▸ **Requirement**: Copy every line of text in the records below, character for character and in the same order. Leave the picture markers out of your answer.

▸ **Supplied information**:
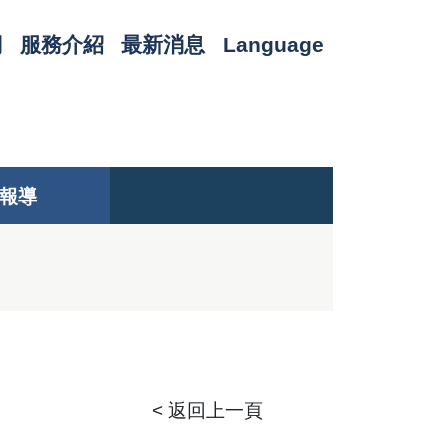
們
服務介紹
最新消息
Language
報導
< 返回上一頁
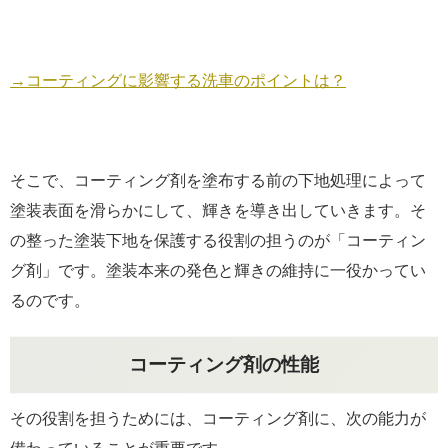
→コーティングに影響する洗車のポイントは？
そこで、コーティング剤を塗布する前の下地処理によって
塗装表面を滑らかにして、輝きを導き出していきます。そ
の整った塗装下地を保護する役割の担うのが「コーティン
グ剤」です。塗装本来の発色と輝きの維持に一役かってい
るのです。
コーティング剤の性能
その役割を担うためには、コーティング剤に、次の能力が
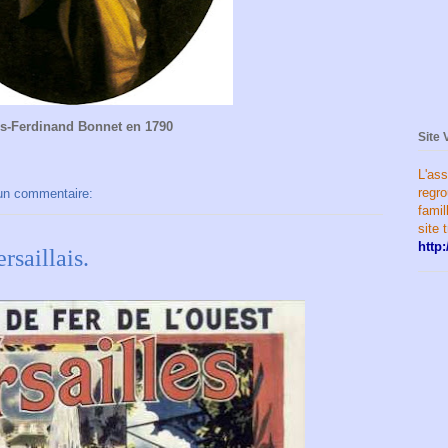
s-Ferdinand Bonnet en 1790
Site 
L'ass
regr
un commentaire:
famil
site 
http:
saillais.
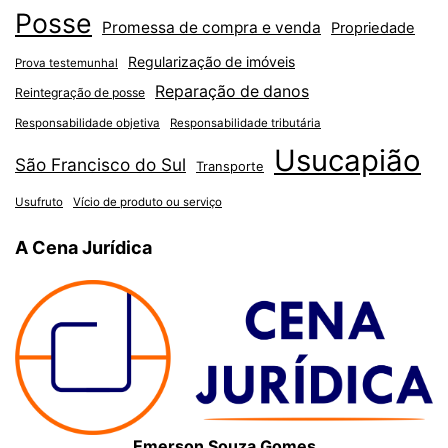
Posse
Promessa de compra e venda
Propriedade
Regularização de imóveis
Prova testemunhal
Reparação de danos
Reintegração de posse
Responsabilidade objetiva
Responsabilidade tributária
Usucapião
São Francisco do Sul
Transporte
Usufruto
Vício de produto ou serviço
A Cena Jurídica
Emerson Souza Gomes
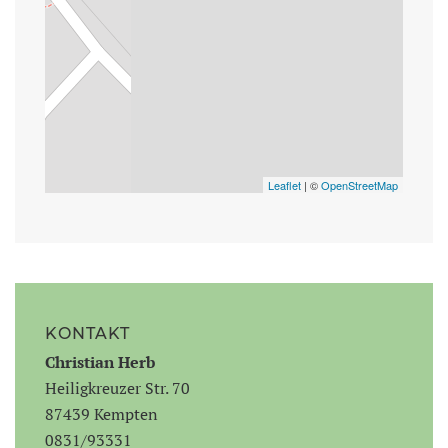
Leaflet
| ©
OpenStreetMap
KONTAKT
Christian
Herb
Heiligkreuzer Str. 70
87439 Kempten
0831/93331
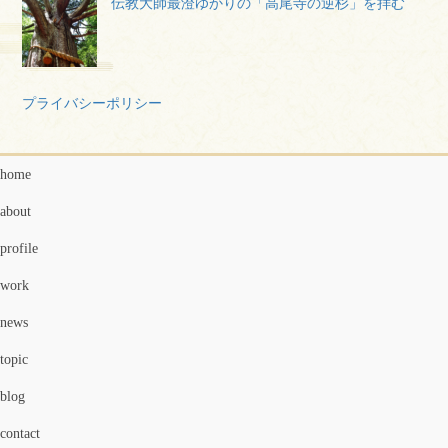
伝教大師最澄ゆかりの「高尾寺の逆杉」を拝む
プライバシーポリシー
home
about
profile
work
news
topic
blog
contact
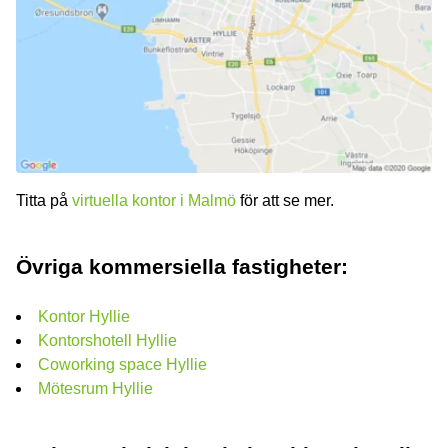
Titta på
virtuella kontor i Malmö
för att se mer.
Övriga kommersiella fastigheter:
Kontor Hyllie
Kontorshotell Hyllie
Сoworking space Hyllie
Mötesrum Hyllie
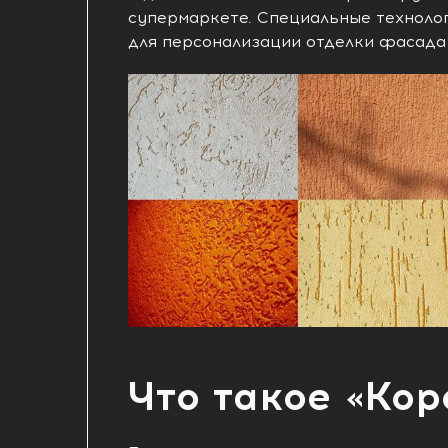
супермаркете. Специальные техноло
для персонализации отделки фасада
Что такое «Кор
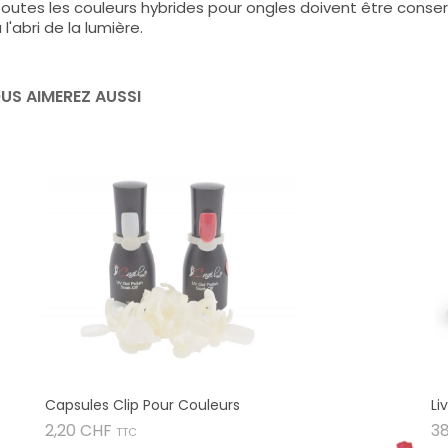
outes les couleurs hybrides pour ongles doivent être conse
 l'abri de la lumière.
US AIMEREZ AUSSI
Capsules Clip Pour Couleurs
Li
Prix
2,20 CHF
3
TTC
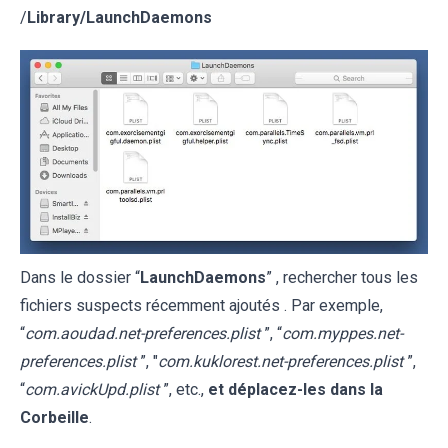
/
Library/LaunchDaemons
Dans le dossier “
LaunchDaemons
” , rechercher tous les
fichiers suspects récemment ajoutés . Par exemple,
“
com.aoudad.net-preferences.plist
”, “
com.myppes.net-
preferences.plist
”, "
com.kuklorest.net-preferences.plist
”,
“
com.avickUpd.plist
”, etc.,
et déplacez-les dans la
Corbeille
.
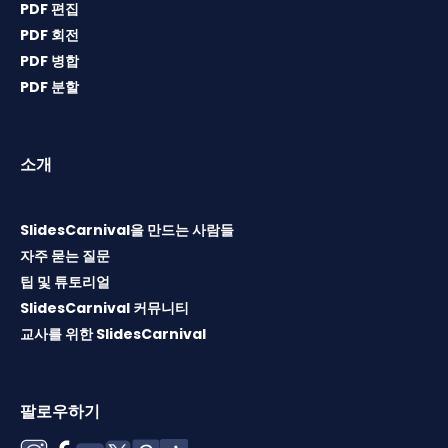
PDF 편집
PDF 회전
PDF 병합
PDF 분할
소개
SlidesCarnival을 만드는 사람들
자주 묻는 질문
팁 및 튜토리얼
SlidesCarnival 커뮤니티
교사를 위한 SlidesCarnival
팔로우하기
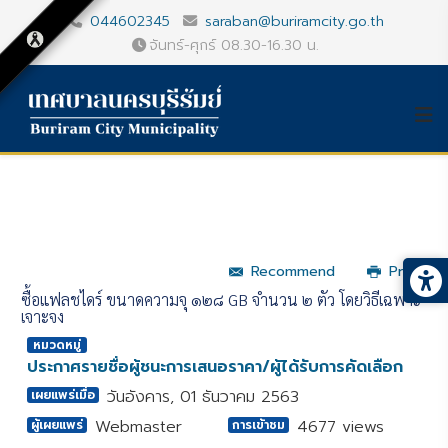
044602345
saraban@buriramcity.go.th
จันทร์-ศุกร์ 08.30-16.30 น.
Recommend
Print
ซื้อแฟลชไดร์ ขนาดความจุ ๑๒๘ GB จำนวน ๒ ตัว โดยวิธีเฉพาะ
เจาะจง
หมวดหมู่
ประกาศรายชื่อผู้ชนะการเสนอราคา/ผู้ได้รับการคัดเลือก
วันอังคาร, 01 ธันวาคม 2563
เผยแพร่เมื่อ
Webmaster
4677 views
ผู้เผยแพร่
การเข้าชม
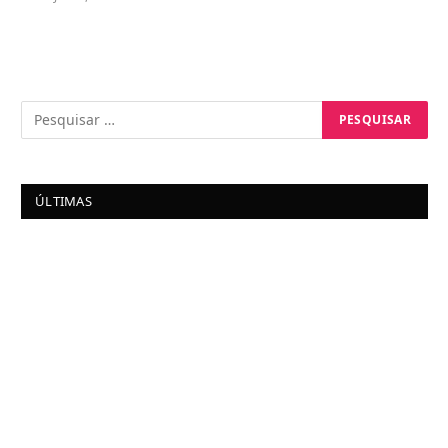
ÚLTIMAS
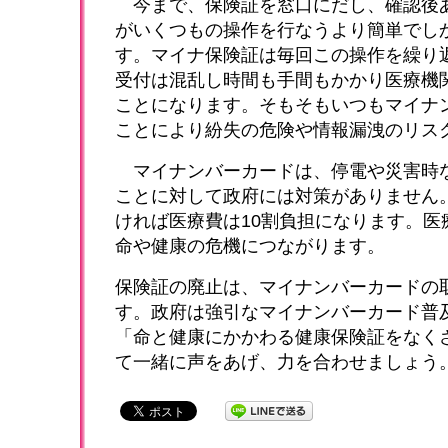
今まで、保険証を窓口にだし、確認後
がいくつもの操作を行なうより簡単でし
す。マイナ保険証は毎回この操作を繰り
受付は混乱し時間も手間もかかり医療機
ことになります。そもそもいつもマイナ
ことにより紛失の危険や情報漏洩のリス
マイナンバーカードは、停電や災害時
ことに対して政府には対策がありません
ければ医療費は10割負担になります。医
命や健康の危機につながります。
保険証の廃止は、マイナンバーカードの
す。政府は強引なマイナンバーカード普
「命と健康にかかわる健康保険証をなく
て一緒に声をあげ、力を合わせましょう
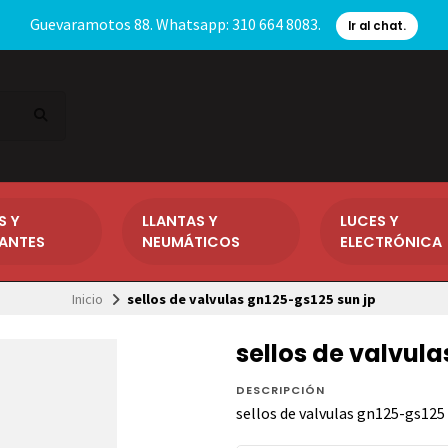
Guevaramotos 88. Whatsapp: 310 664 8083.
Ir al chat.
S Y
LLANTAS Y
LUCES Y
CANTES
NEUMÁTICOS
ELECTRÓNICA
Inicio
sellos de valvulas gn125-gs125 sun jp
sellos de valvula
DESCRIPCIÓN
sellos de valvulas gn125-gs125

▸ **Exercise response**:
們
服務介紹
最新消息
Language
報導
< 返回上一頁
→コーティングに影響する洗車のポイントは？
そこで、コーティング剤を塗布する前の下地処理によって
塗装表面を滑らかにして、輝きを導き出していきます。そ
の整った塗装下地を保護する役割の担うのが「コーティン
グ剤」です。塗装本来の発色と輝きの維持に一役かってい
るのです。
コーティング剤の性能
その役割を担うためには、コーティング剤に、次の能力が
s-Ferdinand Bonnet en 1790
Site 
L'ass
regr
un commentaire:
famil
site 
http:
saillais.
Posse
Promessa de compra e venda
Propriedade
Regularização de imóveis
Prova testemunhal
Reparação de danos
Reintegração de posse
Responsabilidade objetiva
Responsabilidade tributária
Usucapião
São Francisco do Sul
Transporte
Usufruto
Vício de produto ou serviço
A Cena Jurídica
Emerson Souza Gomes
Leaflet
| ©
OpenStreetMap
KONTAKT
Christian
Herb
Heiligkreuzer Str. 70
87439 Kempten
0831/93331
伝教大師最澄ゆかりの「高尾寺の逆杉」を拝む
プライバシーポリシー
home
about
profile
work
news
topic
blog
contact
Titta på
virtuella kontor i Malmö
för att se mer.
Övriga kommersiella fastigheter:
Kontor Hyllie
Kontorshotell Hyllie
Сoworking space Hyllie
Mötesrum Hyllie
супермаркете. Специальные техноло
для персонализации отделки фасада
Что такое «Кор
outes les couleurs hybrides pour ongles doivent être conse
 l'abri de la lumière.
US AIMEREZ AUSSI
Capsules Clip Pour Couleurs
Li
Prix
2,20 CHF
3
TTC
/
Library/LaunchDaemons
Dans le dossier “
LaunchDaemons
” , rechercher tous les
fichiers suspects récemment ajoutés . Par exemple,
“
com.aoudad.net-preferences.plist
”, “
com.myppes.net-
preferences.plist
”, "
com.kuklorest.net-preferences.plist
”,
“
com.avickUpd.plist
”, etc.,
et déplacez-les dans la
Corbeille
.
PDF 편집
PDF 회전
PDF 병합
PDF 분할
소개
SlidesCarnival을 만드는 사람들
자주 묻는 질문
팁 및 튜토리얼
SlidesCarnival 커뮤니티
교사를 위한 SlidesCarnival
팔로우하기
044602345
saraban@buriramcity.go.th
จันทร์-ศุกร์ 08.30-16.30 น.
Recommend
Print
ซื้อแฟลชไดร์ ขนาดความจุ ๑๒๘ GB จำนวน ๒ ตัว โดยวิธีเฉพาะ
เจาะจง
หมวดหมู่
ประกาศรายชื่อผู้ชนะการเสนอราคา/ผู้ได้รับการคัดเลือก
วันอังคาร, 01 ธันวาคม 2563
เผยแพร่เมื่อ
Webmaster
4677 views
ผู้เผยแพร่
การเข้าชม
ÚLTIMAS
今まで、保険証を窓口にだし、確認後
がいくつもの操作を行なうより簡単でし
す。マイナ保険証は毎回この操作を繰り
受付は混乱し時間も手間もかかり医療機
ことになります。そもそもいつもマイナ
ことにより紛失の危険や情報漏洩のリス
マイナンバーカードは、停電や災害時
ことに対して政府には対策がありません
ければ医療費は10割負担になります。医
命や健康の危機につながります。
保険証の廃止は、マイナンバーカードの
す。政府は強引なマイナンバーカード普
「命と健康にかかわる健康保険証をなく
て一緒に声をあげ、力を合わせましょう
Guevaramotos 88. Whatsapp: 310 664 8083.
Ir al chat.
S Y
LLANTAS Y
LUCES Y
CANTES
NEUMÁTICOS
ELECTRÓNICA
Inicio
sellos de valvulas gn125-gs125 sun jp
sellos de valvula
DESCRIPCIÓN
sellos de valvulas gn125-gs125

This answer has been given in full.